A la demande du Premier ministre Fillon, le Conseil d’Etat a également mené une étude pour “identifier les lacunes de la législation actuelle et envisager des solutions pour l’avenir”. Là encore, l’anonymat apparaît dans le collimateur puisque ce rapport du mois de mai dernier estime que “l’application radicale du principe d’anonymat comporte à long terme des effets préjudiciables, essentiellement parce que l’enfance est privé d’une dimension de son histoire, que son identité est fondée sur l’effacement de l’intervention d’un tiers”.
Dominique Le Lannou, lui, défend le système actuel. “Si l’anonymat n’est plus préservé, les donneurs peuvent s’attendre à ce que les enfants viennent un jour les voir.
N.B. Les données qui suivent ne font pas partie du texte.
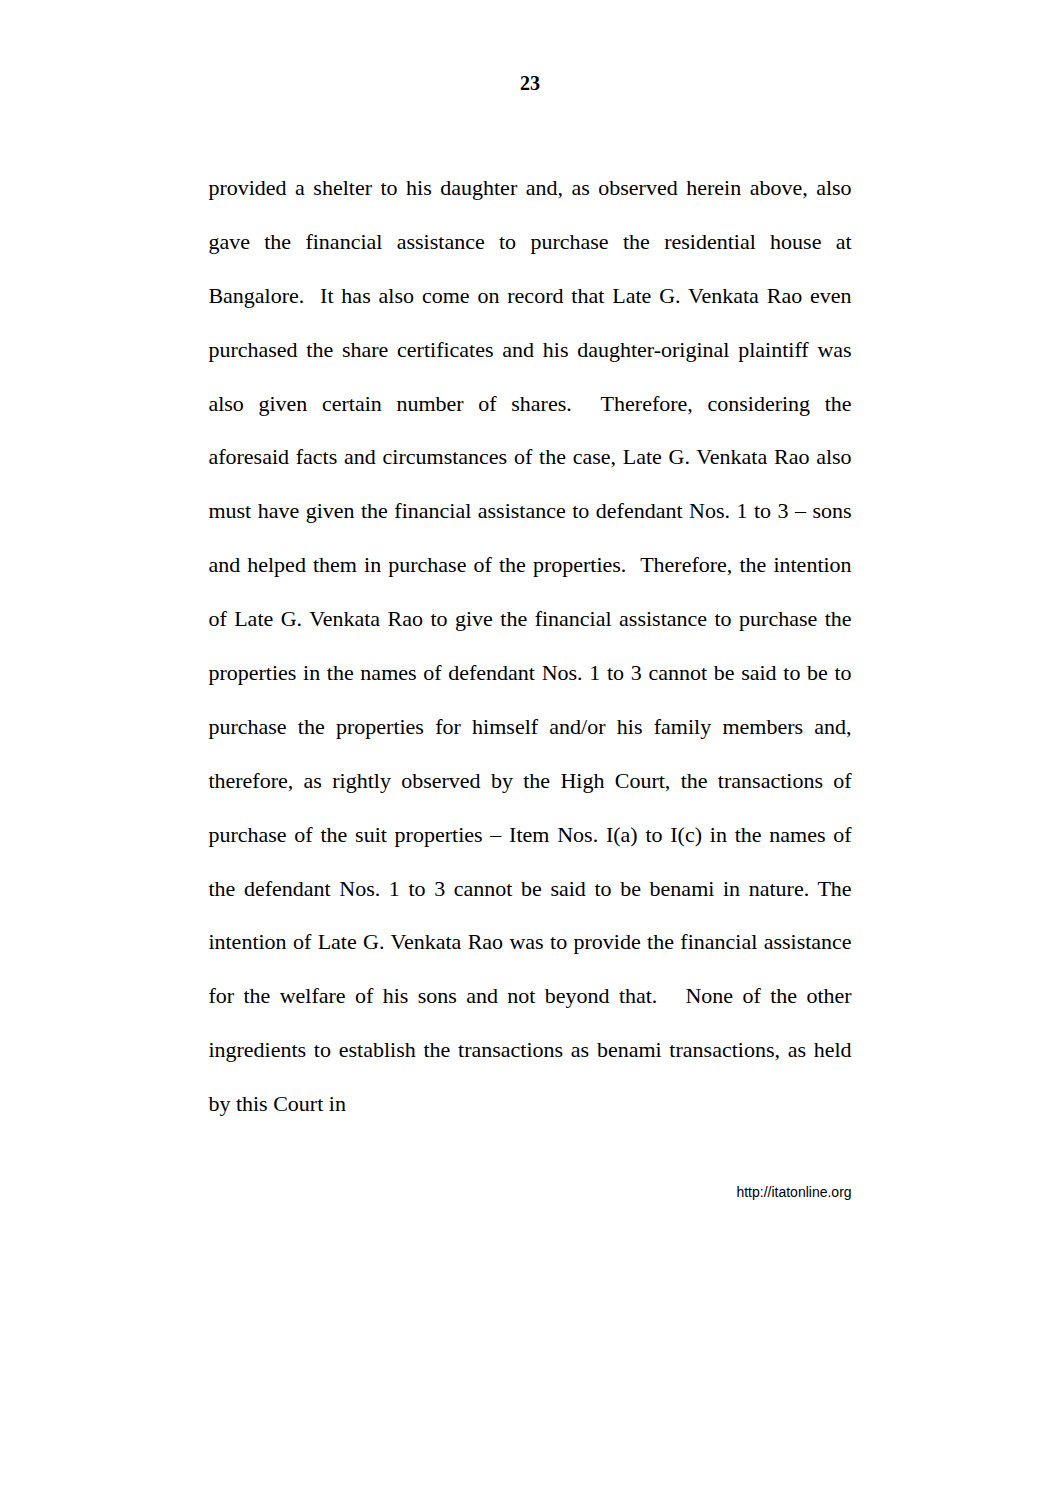23
provided a shelter to his daughter and, as observed herein above, also gave the financial assistance to purchase the residential house at Bangalore. It has also come on record that Late G. Venkata Rao even purchased the share certificates and his daughter-original plaintiff was also given certain number of shares. Therefore, considering the aforesaid facts and circumstances of the case, Late G. Venkata Rao also must have given the financial assistance to defendant Nos. 1 to 3 – sons and helped them in purchase of the properties. Therefore, the intention of Late G. Venkata Rao to give the financial assistance to purchase the properties in the names of defendant Nos. 1 to 3 cannot be said to be to purchase the properties for himself and/or his family members and, therefore, as rightly observed by the High Court, the transactions of purchase of the suit properties – Item Nos. I(a) to I(c) in the names of the defendant Nos. 1 to 3 cannot be said to be benami in nature. The intention of Late G. Venkata Rao was to provide the financial assistance for the welfare of his sons and not beyond that. None of the other ingredients to establish the transactions as benami transactions, as held by this Court in
http://itatonline.org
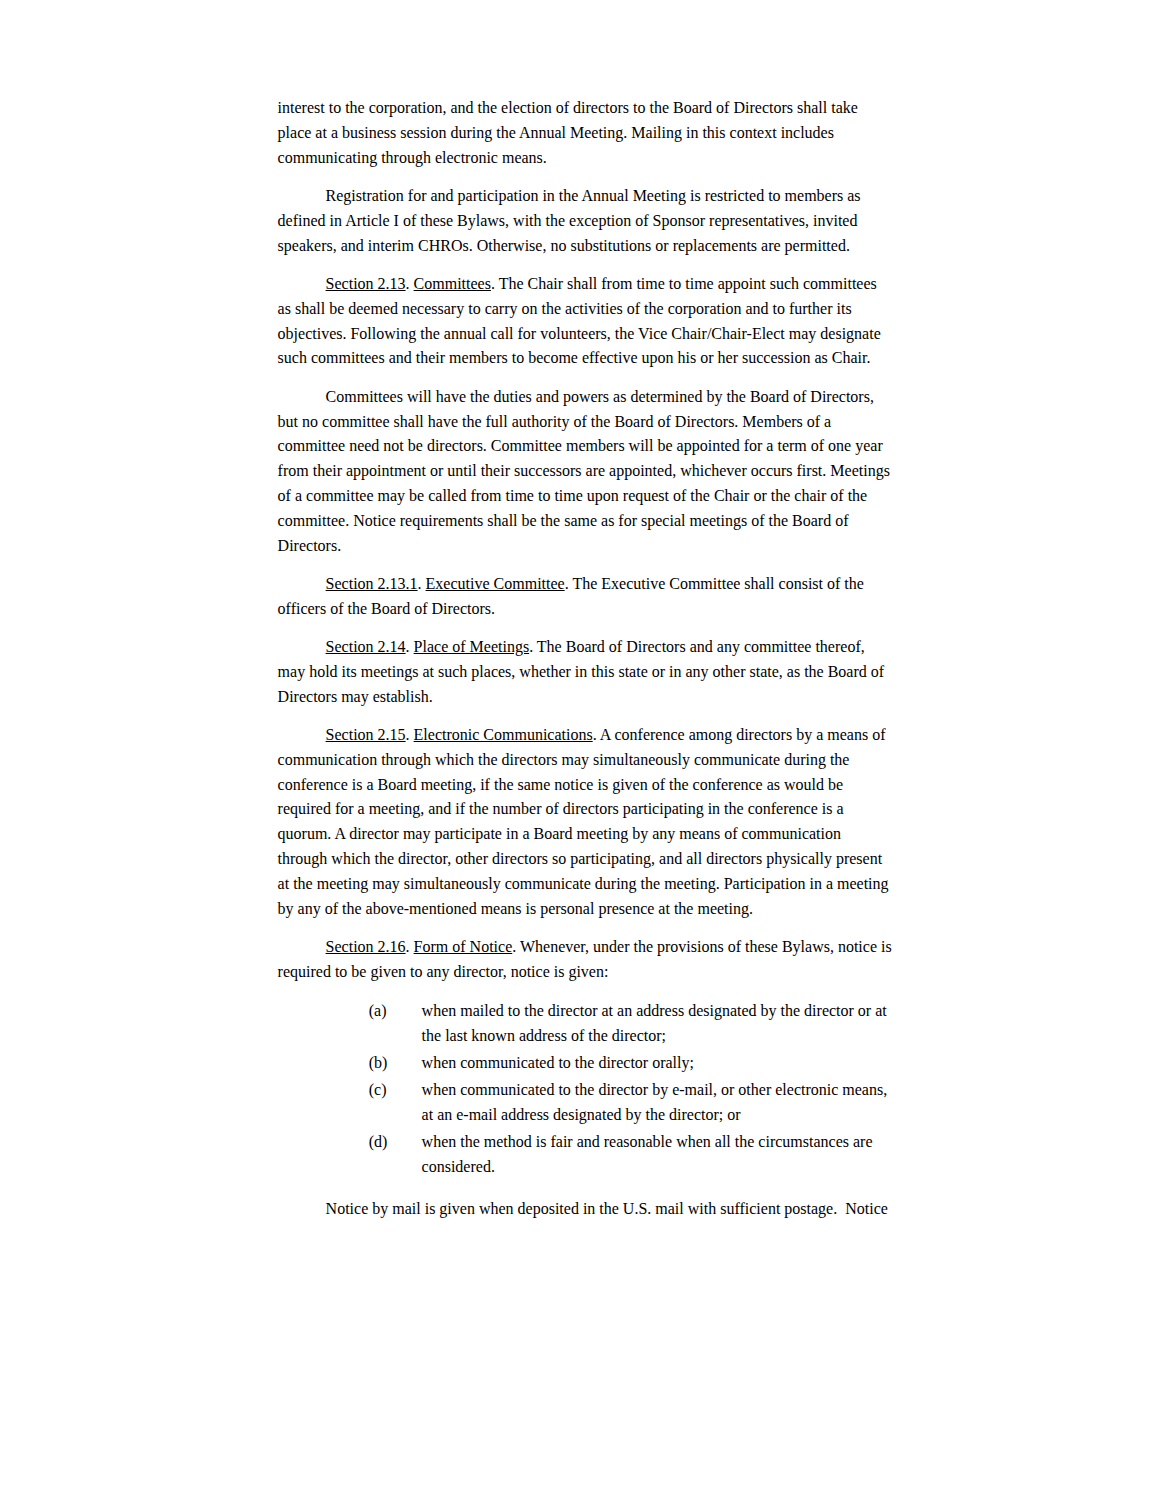interest to the corporation, and the election of directors to the Board of Directors shall take place at a business session during the Annual Meeting. Mailing in this context includes communicating through electronic means.
Registration for and participation in the Annual Meeting is restricted to members as defined in Article I of these Bylaws, with the exception of Sponsor representatives, invited speakers, and interim CHROs. Otherwise, no substitutions or replacements are permitted.
Section 2.13. Committees. The Chair shall from time to time appoint such committees as shall be deemed necessary to carry on the activities of the corporation and to further its objectives. Following the annual call for volunteers, the Vice Chair/Chair-Elect may designate such committees and their members to become effective upon his or her succession as Chair.
Committees will have the duties and powers as determined by the Board of Directors, but no committee shall have the full authority of the Board of Directors. Members of a committee need not be directors. Committee members will be appointed for a term of one year from their appointment or until their successors are appointed, whichever occurs first. Meetings of a committee may be called from time to time upon request of the Chair or the chair of the committee. Notice requirements shall be the same as for special meetings of the Board of Directors.
Section 2.13.1. Executive Committee. The Executive Committee shall consist of the officers of the Board of Directors.
Section 2.14. Place of Meetings. The Board of Directors and any committee thereof, may hold its meetings at such places, whether in this state or in any other state, as the Board of Directors may establish.
Section 2.15. Electronic Communications. A conference among directors by a means of communication through which the directors may simultaneously communicate during the conference is a Board meeting, if the same notice is given of the conference as would be required for a meeting, and if the number of directors participating in the conference is a quorum. A director may participate in a Board meeting by any means of communication through which the director, other directors so participating, and all directors physically present at the meeting may simultaneously communicate during the meeting. Participation in a meeting by any of the above-mentioned means is personal presence at the meeting.
Section 2.16. Form of Notice. Whenever, under the provisions of these Bylaws, notice is required to be given to any director, notice is given:
(a) when mailed to the director at an address designated by the director or at the last known address of the director;
(b) when communicated to the director orally;
(c) when communicated to the director by e-mail, or other electronic means, at an e-mail address designated by the director; or
(d) when the method is fair and reasonable when all the circumstances are considered.
Notice by mail is given when deposited in the U.S. mail with sufficient postage. Notice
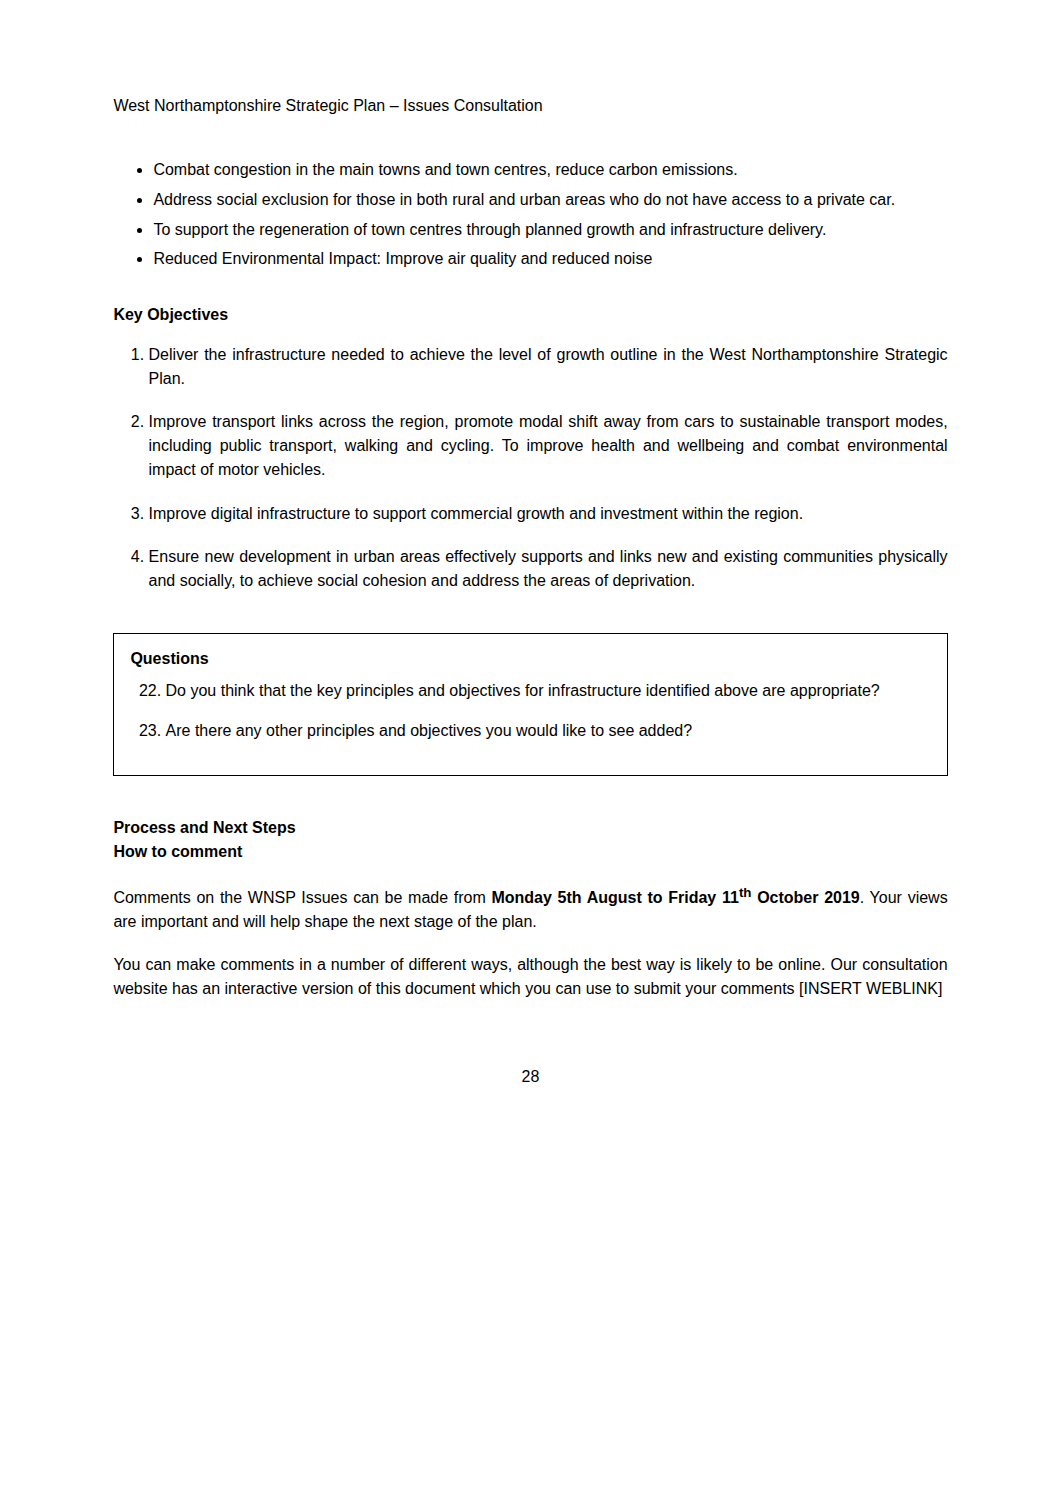West Northamptonshire Strategic Plan – Issues Consultation
Combat congestion in the main towns and town centres, reduce carbon emissions.
Address social exclusion for those in both rural and urban areas who do not have access to a private car.
To support the regeneration of town centres through planned growth and infrastructure delivery.
Reduced Environmental Impact: Improve air quality and reduced noise
Key Objectives
Deliver the infrastructure needed to achieve the level of growth outline in the West Northamptonshire Strategic Plan.
Improve transport links across the region, promote modal shift away from cars to sustainable transport modes, including public transport, walking and cycling. To improve health and wellbeing and combat environmental impact of motor vehicles.
Improve digital infrastructure to support commercial growth and investment within the region.
Ensure new development in urban areas effectively supports and links new and existing communities physically and socially, to achieve social cohesion and address the areas of deprivation.
Questions
Do you think that the key principles and objectives for infrastructure identified above are appropriate?
Are there any other principles and objectives you would like to see added?
Process and Next Steps
How to comment
Comments on the WNSP Issues can be made from Monday 5th August to Friday 11th October 2019. Your views are important and will help shape the next stage of the plan.
You can make comments in a number of different ways, although the best way is likely to be online. Our consultation website has an interactive version of this document which you can use to submit your comments [INSERT WEBLINK]
28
Or, s’ils acceptent de donner, c’est pour aider des couples et non pour assumer une nouvelle paternité.” Le chef de service craint également qu’une évolution de la loi ait une incidence sur le nombre de donneurs.
Pauline Tiberghien, quant à elle, estime que “si un donneur ne veut pas assumer, il a le choix de ne pas donner” et que, quelque soit la situation, “l’intérêt de l’enfant doit primer”.
A l’image de la Suède, premier pays européen à lever l’anonymat en 1984, ou de l’Angleterre qui a dernièrement changé sa législation, la France va–t–elle, elle aussi, passer le cap ? La fin de l’anonymat est–elle programmée pour 2010 ? Les lois de bioéthique devraient être réexaminées dans le courant de l’année prochaine.